“No one can serve two masters. For you will hate one and love the other; you will be devoted to one and despise the other. You cannot serve both God and money.”
-Luke 16:13, NLT
When I first married, the wedding celebration was rife with conversation from my (now ex) in-law family as I remember it worrying about how much money I would make.
They worried that a philosophy major–my undergraduate major–was worthless and had no shame in voicing their worries to my own family on my wedding day!
It was like a Jane Austen novel where I was being evaluated just as each man was evaluated for marriage eligibility based upon how much wealth he had. To me, this is just as disgusting as if a groom’s family evaluated the potential bride for beauty and fertility.
It is an utterly pagan perspective!
Looking back, I know recognize this sort of fixation on money as a red flag–a difference in values, and possibly god.
The contrast with Mrs. DM on this matter could not be even more stark:
We got engaged while I was between jobs. In fact, I was on unemployment at the time living in my parents’ basement.
It does not get more cliche for “poor marriage material” than that (unless you add that I was living with my cat as well).
Mrs. DM was a single mom. If anyone had a legitimate reason to resist marriage until I had a steady income, she did.
But she did not.
I was the one who insisted we waited to get married until after I had landed my next job! Mrs. DM did not marry me for my wealth or the way of life I could give her. She married me for me.

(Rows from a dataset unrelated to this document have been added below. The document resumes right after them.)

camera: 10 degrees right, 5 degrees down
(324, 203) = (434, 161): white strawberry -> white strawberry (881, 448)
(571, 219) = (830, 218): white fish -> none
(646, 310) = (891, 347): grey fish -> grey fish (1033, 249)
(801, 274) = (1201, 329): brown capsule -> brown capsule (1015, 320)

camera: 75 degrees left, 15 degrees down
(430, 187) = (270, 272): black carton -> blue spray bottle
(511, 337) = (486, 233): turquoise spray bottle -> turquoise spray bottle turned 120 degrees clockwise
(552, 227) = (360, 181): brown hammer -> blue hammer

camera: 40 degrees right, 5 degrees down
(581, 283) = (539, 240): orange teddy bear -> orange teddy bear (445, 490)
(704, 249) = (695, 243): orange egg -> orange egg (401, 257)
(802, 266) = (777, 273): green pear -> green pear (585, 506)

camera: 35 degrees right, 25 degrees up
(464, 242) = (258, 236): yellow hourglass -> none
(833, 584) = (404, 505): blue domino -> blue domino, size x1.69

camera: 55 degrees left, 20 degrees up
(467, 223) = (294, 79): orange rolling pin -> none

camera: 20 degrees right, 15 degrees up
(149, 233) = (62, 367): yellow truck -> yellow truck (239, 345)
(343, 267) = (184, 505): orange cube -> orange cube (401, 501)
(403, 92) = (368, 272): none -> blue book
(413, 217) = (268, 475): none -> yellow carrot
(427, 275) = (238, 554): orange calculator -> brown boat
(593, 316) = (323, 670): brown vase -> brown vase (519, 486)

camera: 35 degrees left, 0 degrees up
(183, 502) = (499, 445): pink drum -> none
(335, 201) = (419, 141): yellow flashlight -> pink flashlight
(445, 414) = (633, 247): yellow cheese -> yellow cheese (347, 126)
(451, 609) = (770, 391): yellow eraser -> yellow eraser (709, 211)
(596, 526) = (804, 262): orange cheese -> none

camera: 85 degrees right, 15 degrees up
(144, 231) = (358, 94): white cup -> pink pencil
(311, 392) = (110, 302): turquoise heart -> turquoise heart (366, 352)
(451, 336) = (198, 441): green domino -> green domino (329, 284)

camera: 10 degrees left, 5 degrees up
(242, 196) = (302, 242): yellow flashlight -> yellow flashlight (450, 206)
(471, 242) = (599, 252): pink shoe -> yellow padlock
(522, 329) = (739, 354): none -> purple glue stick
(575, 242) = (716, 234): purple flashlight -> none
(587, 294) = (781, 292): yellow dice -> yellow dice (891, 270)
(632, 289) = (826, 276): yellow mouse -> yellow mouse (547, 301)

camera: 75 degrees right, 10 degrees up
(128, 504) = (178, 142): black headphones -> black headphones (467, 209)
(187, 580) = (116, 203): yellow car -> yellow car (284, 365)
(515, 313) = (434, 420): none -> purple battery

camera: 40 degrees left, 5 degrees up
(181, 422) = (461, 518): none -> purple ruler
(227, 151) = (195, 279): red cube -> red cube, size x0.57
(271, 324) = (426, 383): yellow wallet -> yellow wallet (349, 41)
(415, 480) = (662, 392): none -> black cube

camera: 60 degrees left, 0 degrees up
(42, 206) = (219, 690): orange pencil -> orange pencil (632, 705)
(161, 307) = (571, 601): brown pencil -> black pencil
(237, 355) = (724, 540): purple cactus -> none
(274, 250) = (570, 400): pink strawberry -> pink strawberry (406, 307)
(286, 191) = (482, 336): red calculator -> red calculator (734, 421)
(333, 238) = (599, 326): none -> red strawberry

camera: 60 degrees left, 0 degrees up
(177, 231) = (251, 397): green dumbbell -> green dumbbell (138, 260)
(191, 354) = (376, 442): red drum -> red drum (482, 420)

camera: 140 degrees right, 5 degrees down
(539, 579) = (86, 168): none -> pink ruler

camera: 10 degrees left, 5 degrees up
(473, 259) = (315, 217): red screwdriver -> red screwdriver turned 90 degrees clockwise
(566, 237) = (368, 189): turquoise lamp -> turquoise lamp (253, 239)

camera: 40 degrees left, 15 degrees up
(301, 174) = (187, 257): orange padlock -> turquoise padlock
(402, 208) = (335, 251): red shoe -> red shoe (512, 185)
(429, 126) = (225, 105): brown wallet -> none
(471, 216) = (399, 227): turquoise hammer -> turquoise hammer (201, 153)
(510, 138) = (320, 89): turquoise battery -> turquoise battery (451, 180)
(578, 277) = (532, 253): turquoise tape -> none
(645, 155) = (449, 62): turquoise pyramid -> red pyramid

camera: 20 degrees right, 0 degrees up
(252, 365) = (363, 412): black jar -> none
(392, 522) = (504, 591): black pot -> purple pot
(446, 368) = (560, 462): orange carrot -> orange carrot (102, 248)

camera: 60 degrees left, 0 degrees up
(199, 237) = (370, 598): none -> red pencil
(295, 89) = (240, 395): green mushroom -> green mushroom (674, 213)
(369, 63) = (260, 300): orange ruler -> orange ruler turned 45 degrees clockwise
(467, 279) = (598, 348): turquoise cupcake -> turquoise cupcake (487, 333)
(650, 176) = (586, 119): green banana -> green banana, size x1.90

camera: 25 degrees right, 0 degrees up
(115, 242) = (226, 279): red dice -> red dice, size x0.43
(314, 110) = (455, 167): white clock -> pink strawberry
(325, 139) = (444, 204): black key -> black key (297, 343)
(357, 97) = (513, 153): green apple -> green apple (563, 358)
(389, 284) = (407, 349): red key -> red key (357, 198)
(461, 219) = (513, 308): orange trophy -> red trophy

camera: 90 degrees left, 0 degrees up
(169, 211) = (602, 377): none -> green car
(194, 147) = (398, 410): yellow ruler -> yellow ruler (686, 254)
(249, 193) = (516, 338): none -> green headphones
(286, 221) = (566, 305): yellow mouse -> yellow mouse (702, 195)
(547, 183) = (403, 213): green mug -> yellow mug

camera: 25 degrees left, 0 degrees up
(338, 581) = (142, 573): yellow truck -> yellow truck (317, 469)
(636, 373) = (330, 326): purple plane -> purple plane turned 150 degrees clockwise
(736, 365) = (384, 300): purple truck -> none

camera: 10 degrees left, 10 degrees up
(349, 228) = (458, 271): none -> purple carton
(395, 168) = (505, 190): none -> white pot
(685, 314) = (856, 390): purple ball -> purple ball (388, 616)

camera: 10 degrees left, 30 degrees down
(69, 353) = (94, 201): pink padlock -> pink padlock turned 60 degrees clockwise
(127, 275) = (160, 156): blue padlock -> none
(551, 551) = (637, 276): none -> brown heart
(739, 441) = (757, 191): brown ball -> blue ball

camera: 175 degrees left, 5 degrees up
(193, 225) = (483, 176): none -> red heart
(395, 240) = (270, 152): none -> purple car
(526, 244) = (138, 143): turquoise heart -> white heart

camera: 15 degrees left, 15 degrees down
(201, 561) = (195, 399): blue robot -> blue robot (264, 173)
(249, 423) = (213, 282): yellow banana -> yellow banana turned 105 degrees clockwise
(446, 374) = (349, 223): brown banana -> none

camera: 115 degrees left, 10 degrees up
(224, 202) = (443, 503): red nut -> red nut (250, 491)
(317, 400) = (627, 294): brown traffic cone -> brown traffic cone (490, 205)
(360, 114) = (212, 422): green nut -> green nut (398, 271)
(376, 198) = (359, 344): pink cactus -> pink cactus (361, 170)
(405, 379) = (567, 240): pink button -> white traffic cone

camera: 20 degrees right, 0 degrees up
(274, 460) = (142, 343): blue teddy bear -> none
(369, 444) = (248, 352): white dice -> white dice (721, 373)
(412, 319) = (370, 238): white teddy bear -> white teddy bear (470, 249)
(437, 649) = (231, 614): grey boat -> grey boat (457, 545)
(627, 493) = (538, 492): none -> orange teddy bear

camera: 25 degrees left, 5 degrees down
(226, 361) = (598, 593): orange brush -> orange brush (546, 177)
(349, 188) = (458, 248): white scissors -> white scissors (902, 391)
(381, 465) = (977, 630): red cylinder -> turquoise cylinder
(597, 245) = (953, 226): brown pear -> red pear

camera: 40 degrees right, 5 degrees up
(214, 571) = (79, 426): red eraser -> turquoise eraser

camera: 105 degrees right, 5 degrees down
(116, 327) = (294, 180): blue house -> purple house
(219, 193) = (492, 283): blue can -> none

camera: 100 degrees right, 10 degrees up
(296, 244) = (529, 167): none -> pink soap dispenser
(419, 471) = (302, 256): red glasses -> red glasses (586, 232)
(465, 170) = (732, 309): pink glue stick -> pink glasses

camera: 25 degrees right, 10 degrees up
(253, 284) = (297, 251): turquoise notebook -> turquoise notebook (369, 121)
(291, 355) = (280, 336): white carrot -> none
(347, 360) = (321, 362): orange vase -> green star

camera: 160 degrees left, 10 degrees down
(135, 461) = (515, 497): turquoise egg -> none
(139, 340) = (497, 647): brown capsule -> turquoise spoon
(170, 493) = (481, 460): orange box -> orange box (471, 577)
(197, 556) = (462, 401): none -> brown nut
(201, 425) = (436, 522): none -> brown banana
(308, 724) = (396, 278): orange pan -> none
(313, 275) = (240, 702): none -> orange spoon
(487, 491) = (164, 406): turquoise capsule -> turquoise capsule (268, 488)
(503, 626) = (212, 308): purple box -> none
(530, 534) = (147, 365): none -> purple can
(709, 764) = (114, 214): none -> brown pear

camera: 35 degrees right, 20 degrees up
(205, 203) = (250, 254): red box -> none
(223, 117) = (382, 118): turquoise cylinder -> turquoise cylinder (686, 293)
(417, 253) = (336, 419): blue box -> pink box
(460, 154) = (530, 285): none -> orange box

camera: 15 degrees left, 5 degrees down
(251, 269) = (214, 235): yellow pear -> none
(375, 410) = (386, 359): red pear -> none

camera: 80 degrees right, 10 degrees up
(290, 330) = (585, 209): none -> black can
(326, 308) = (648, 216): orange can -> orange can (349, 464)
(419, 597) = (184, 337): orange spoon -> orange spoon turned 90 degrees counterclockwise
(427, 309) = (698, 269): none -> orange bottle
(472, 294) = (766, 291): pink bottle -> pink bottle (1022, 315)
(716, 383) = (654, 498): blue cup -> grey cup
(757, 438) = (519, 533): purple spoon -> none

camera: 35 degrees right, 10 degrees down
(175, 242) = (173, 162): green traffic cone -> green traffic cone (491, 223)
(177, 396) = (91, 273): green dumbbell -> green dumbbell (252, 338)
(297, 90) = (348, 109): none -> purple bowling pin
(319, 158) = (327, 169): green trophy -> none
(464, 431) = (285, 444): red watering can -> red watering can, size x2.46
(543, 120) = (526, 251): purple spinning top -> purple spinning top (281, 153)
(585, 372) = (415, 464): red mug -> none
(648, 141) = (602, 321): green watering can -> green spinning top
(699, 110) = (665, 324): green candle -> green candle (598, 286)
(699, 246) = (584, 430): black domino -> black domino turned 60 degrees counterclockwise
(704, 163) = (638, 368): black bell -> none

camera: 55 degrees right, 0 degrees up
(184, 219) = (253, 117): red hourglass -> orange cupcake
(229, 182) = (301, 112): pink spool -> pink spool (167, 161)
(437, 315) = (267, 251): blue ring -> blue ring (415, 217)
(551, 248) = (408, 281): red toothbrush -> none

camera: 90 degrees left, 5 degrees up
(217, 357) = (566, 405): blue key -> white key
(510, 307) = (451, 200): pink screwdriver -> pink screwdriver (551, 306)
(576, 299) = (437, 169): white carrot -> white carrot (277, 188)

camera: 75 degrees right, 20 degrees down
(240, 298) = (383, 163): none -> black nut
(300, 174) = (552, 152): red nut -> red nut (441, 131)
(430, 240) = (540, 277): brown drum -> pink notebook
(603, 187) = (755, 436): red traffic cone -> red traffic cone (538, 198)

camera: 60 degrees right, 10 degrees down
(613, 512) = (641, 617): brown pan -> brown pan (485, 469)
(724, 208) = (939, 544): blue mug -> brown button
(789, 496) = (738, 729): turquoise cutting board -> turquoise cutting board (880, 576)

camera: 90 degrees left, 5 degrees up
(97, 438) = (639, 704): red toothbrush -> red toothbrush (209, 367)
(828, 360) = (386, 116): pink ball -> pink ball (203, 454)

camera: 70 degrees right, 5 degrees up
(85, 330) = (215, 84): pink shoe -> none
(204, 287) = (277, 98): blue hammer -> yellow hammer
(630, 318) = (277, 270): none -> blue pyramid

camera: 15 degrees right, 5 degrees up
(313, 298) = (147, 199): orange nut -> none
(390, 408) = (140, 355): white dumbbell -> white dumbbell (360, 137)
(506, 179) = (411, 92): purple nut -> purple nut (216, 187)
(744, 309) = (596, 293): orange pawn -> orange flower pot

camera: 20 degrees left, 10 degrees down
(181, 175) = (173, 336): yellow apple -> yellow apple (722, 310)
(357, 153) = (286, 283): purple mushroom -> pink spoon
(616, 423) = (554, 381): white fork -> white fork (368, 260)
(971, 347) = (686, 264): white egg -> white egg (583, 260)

That said, the point is not to say money is completely unimportant. My point is to say we never ought to make it of the utmost importance. God is.
Money comes and goes. So do jobs. Our security needs to be based upon God, not upon the wealth of our (soon to be) spouse or even our own.
Any teaching on marriage that fails to point this out is a teaching giving married couples a cracked foundation for future flood waters to fill and burst open. Such teaching is money worship.